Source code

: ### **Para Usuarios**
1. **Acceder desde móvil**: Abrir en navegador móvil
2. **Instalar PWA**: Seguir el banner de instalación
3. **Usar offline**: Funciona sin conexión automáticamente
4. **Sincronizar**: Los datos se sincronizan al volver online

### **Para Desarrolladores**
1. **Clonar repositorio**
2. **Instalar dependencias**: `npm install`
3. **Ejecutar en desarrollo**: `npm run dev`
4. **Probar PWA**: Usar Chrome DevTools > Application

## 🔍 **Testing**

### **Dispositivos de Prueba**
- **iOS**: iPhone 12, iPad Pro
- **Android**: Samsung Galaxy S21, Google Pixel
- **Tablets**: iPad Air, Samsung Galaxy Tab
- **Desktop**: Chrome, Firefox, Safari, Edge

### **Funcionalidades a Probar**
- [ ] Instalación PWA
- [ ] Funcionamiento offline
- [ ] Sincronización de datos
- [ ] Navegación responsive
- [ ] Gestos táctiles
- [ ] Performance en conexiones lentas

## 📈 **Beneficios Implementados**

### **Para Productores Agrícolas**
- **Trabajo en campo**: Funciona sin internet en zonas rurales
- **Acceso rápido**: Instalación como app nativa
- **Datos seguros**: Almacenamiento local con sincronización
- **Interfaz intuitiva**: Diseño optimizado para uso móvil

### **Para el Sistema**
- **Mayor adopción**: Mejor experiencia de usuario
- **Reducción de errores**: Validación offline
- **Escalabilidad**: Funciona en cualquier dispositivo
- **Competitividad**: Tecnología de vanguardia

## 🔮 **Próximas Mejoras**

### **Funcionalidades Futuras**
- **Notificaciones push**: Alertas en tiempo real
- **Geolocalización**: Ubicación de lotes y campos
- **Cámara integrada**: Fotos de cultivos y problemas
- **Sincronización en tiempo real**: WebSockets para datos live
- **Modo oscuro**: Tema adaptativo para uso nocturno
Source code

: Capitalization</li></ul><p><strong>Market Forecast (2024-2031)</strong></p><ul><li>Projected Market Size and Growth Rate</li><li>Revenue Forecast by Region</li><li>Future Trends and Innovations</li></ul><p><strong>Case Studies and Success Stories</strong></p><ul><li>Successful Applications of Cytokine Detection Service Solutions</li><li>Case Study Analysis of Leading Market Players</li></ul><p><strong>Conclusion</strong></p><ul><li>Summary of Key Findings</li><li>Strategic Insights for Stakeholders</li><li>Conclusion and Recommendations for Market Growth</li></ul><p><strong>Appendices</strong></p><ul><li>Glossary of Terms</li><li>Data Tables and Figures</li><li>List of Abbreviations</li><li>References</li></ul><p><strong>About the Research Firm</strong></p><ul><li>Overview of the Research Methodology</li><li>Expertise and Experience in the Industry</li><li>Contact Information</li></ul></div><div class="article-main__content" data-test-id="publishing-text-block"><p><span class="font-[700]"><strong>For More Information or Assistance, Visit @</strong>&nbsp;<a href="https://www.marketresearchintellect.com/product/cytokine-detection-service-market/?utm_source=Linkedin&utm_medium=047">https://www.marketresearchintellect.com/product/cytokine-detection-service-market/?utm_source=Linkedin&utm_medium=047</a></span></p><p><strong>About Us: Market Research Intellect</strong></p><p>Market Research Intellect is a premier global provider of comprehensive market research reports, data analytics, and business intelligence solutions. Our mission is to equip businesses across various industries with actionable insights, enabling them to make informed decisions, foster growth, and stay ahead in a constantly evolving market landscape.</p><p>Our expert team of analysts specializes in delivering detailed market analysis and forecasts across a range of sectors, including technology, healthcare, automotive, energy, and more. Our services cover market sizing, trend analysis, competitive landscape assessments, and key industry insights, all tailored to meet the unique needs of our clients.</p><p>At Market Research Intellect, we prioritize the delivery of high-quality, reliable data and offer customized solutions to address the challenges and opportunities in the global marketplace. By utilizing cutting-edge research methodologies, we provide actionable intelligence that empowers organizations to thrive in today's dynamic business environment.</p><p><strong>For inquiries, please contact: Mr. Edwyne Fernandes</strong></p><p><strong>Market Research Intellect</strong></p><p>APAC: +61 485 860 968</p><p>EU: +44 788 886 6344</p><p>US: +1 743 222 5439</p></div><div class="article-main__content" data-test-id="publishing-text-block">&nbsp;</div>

→ **Required work**:
Would you please give all of the records again exactly as they stand?

→ **Solution to the exercise**:
Source code

: ### **Para Usuarios**
1. **Acceder desde móvil**: Abrir en navegador móvil
2. **Instalar PWA**: Seguir el banner de instalación
3. **Usar offline**: Funciona sin conexión automáticamente
4. **Sincronizar**: Los datos se sincronizan al volver online

### **Para Desarrolladores**
1. **Clonar repositorio**
2. **Instalar dependencias**: `npm install`
3. **Ejecutar en desarrollo**: `npm run dev`
4. **Probar PWA**: Usar Chrome DevTools > Application

## 🔍 **Testing**

### **Dispositivos de Prueba**
- **iOS**: iPhone 12, iPad Pro
- **Android**: Samsung Galaxy S21, Google Pixel
- **Tablets**: iPad Air, Samsung Galaxy Tab
- **Desktop**: Chrome, Firefox, Safari, Edge

### **Funcionalidades a Probar**
- [ ] Instalación PWA
- [ ] Funcionamiento offline
- [ ] Sincronización de datos
- [ ] Navegación responsive
- [ ] Gestos táctiles
- [ ] Performance en conexiones lentas

## 📈 **Beneficios Implementados**

### **Para Productores Agrícolas**
- **Trabajo en campo**: Funciona sin internet en zonas rurales
- **Acceso rápido**: Instalación como app nativa
- **Datos seguros**: Almacenamiento local con sincronización
- **Interfaz intuitiva**: Diseño optimizado para uso móvil

### **Para el Sistema**
- **Mayor adopción**: Mejor experiencia de usuario
- **Reducción de errores**: Validación offline
- **Escalabilidad**: Funciona en cualquier dispositivo
- **Competitividad**: Tecnología de vanguardia

## 🔮 **Próximas Mejoras**

### **Funcionalidades Futuras**
- **Notificaciones push**: Alertas en tiempo real
- **Geolocalización**: Ubicación de lotes y campos
- **Cámara integrada**: Fotos de cultivos y problemas
- **Sincronización en tiempo real**: WebSockets para datos live
- **Modo oscuro**: Tema adaptativo para uso nocturno
Source code

: Capitalization</li></ul><p><strong>Market Forecast (2024-2031)</strong></p><ul><li>Projected Market Size and Growth Rate</li><li>Revenue Forecast by Region</li><li>Future Trends and Innovations</li></ul><p><strong>Case Studies and Success Stories</strong></p><ul><li>Successful Applications of Cytokine Detection Service Solutions</li><li>Case Study Analysis of Leading Market Players</li></ul><p><strong>Conclusion</strong></p><ul><li>Summary of Key Findings</li><li>Strategic Insights for Stakeholders</li><li>Conclusion and Recommendations for Market Growth</li></ul><p><strong>Appendices</strong></p><ul><li>Glossary of Terms</li><li>Data Tables and Figures</li><li>List of Abbreviations</li><li>References</li></ul><p><strong>About the Research Firm</strong></p><ul><li>Overview of the Research Methodology</li><li>Expertise and Experience in the Industry</li><li>Contact Information</li></ul></div><div class="article-main__content" data-test-id="publishing-text-block"><p><span class="font-[700]"><strong>For More Information or Assistance, Visit @</strong>&nbsp;<a href="https://www.marketresearchintellect.com/product/cytokine-detection-service-market/?utm_source=Linkedin&utm_medium=047">https://www.marketresearchintellect.com/product/cytokine-detection-service-market/?utm_source=Linkedin&utm_medium=047</a></span></p><p><strong>About Us: Market Research Intellect</strong></p><p>Market Research Intellect is a premier global provider of comprehensive market research reports, data analytics, and business intelligence solutions. Our mission is to equip businesses across various industries with actionable insights, enabling them to make informed decisions, foster growth, and stay ahead in a constantly evolving market landscape.</p><p>Our expert team of analysts specializes in delivering detailed market analysis and forecasts across a range of sectors, including technology, healthcare, automotive, energy, and more. Our services cover market sizing, trend analysis, competitive landscape assessments, and key industry insights, all tailored to meet the unique needs of our clients.</p><p>At Market Research Intellect, we prioritize the delivery of high-quality, reliable data and offer customized solutions to address the challenges and opportunities in the global marketplace. By utilizing cutting-edge research methodologies, we provide actionable intelligence that empowers organizations to thrive in today's dynamic business environment.</p><p><strong>For inquiries, please contact: Mr. Edwyne Fernandes</strong></p><p><strong>Market Research Intellect</strong></p><p>APAC: +61 485 860 968</p><p>EU: +44 788 886 6344</p><p>US: +1 743 222 5439</p></div><div class="article-main__content" data-test-id="publishing-text-block">&nbsp;</div>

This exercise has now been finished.